WILLMAR -- Area wildlife groups and many individuals are contemplating whether to begin feeding wildlife to help see them through a difficult winter.
There's no doubt the growing snowpack, last week's freezing rain, and steady, below-average temperatures are taking a toll on area wildlife populations, according to Jeff Miller, assistant wildlife manager with the Minnesota Department of Natural Resources office at Sibley State Park.
"We're keeping an eye on it,'' said Miller of the conditions.
The Lake Lillian Sportsmen's Club put out a gravity box with corn for those willing to feed pheasant and wildlife. Miller believes others will be following suit too, but noted it is a tough call for many.
Once a feeding site is started, it's critical to keep the site stocked through the course of winter. There's lots of winter ahead, and corn prices are high.
Corn prices are in the $5.80-per-bushel range at most area elevators.
The harsh winter conditions are obvious, but it's often difficult to measure the actual harm on wildlife populations, said Miller. He said the stress on wildlife is apparent by the numbers of pheasants and wild turkeys that can be seen scratching through snow in open fields and along roadways for food.
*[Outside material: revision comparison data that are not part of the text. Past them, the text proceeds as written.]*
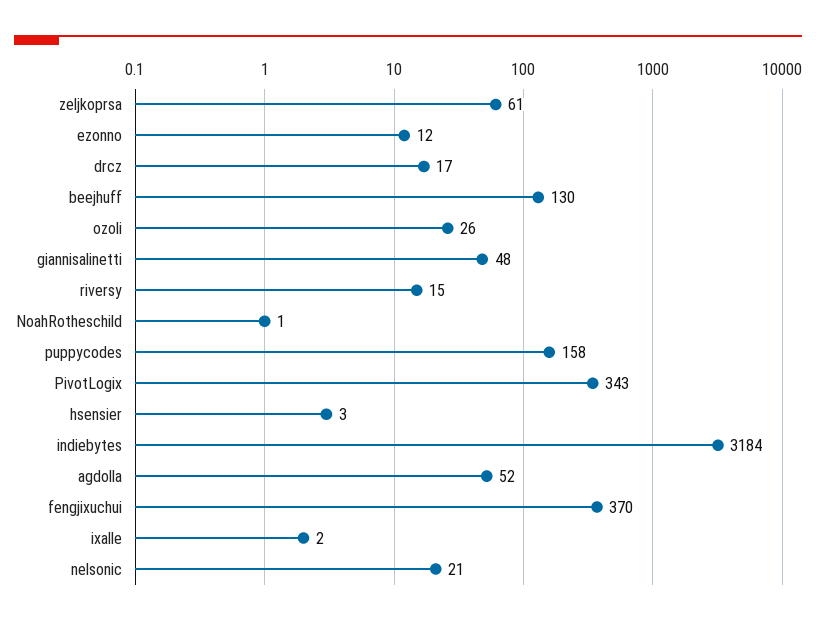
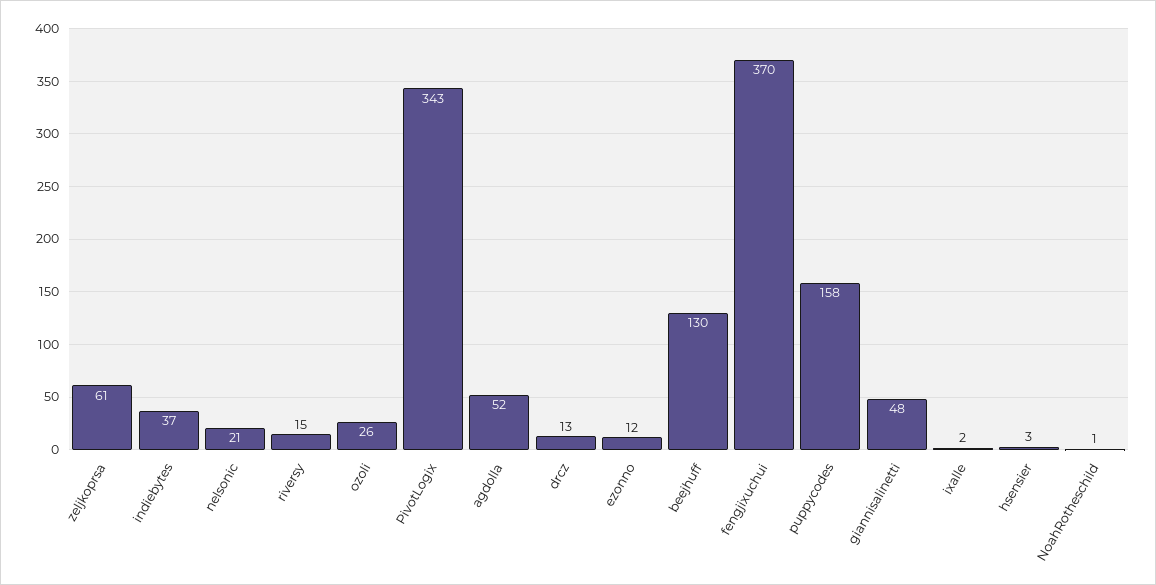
  {
    "zeljkoprsa": 61,
    "ezonno": 12,
-   "drcz": 17,
+   "drcz": 13,
    "beejhuff": 130,
    "ozoli": 26,
    "giannisalinetti": 48,
    "riversy": 15,
    "NoahRotheschild": 1,
    "puppycodes": 158,
    "PivotLogix": 343,
    "hsensier": 3,
-   "indiebytes": 3184,
+   "indiebytes": 37,
    "agdolla": 52,
    "fengjixuchui": 370,
    "ixalle": 2,
    "nelsonic": 21
  }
They are out all hours of the day and visible in open areas they would otherwise shun.
It all indicates they are working harder and longer hours at getting the food they need, and putting themselves at greater risk from predators to do it, he noted.
The local DNR wildlife office has not yet fielded many reports of depredation problems yet, but is ready to respond to them, he said. He's had a few calls about deer foraging on round bales of hay. The best tactic in response is to "short stop'' the deer by offering corn and other feed at another location away from the farm.
He's expecting the cold weather will soon lead to an increase in reports of dogs chasing deer and wildlife as the wild creatures venture closer to farms and into towns.
The cold, hard-packed snow poses a double challenge for many game animals. It makes it much more difficult for pheasants and other wildlife to reach their food.
And, the hard-packed snow allows predators like foxes and coyotes to run right across the surface at top speed, instead of plowing through a heavy pile of fluff.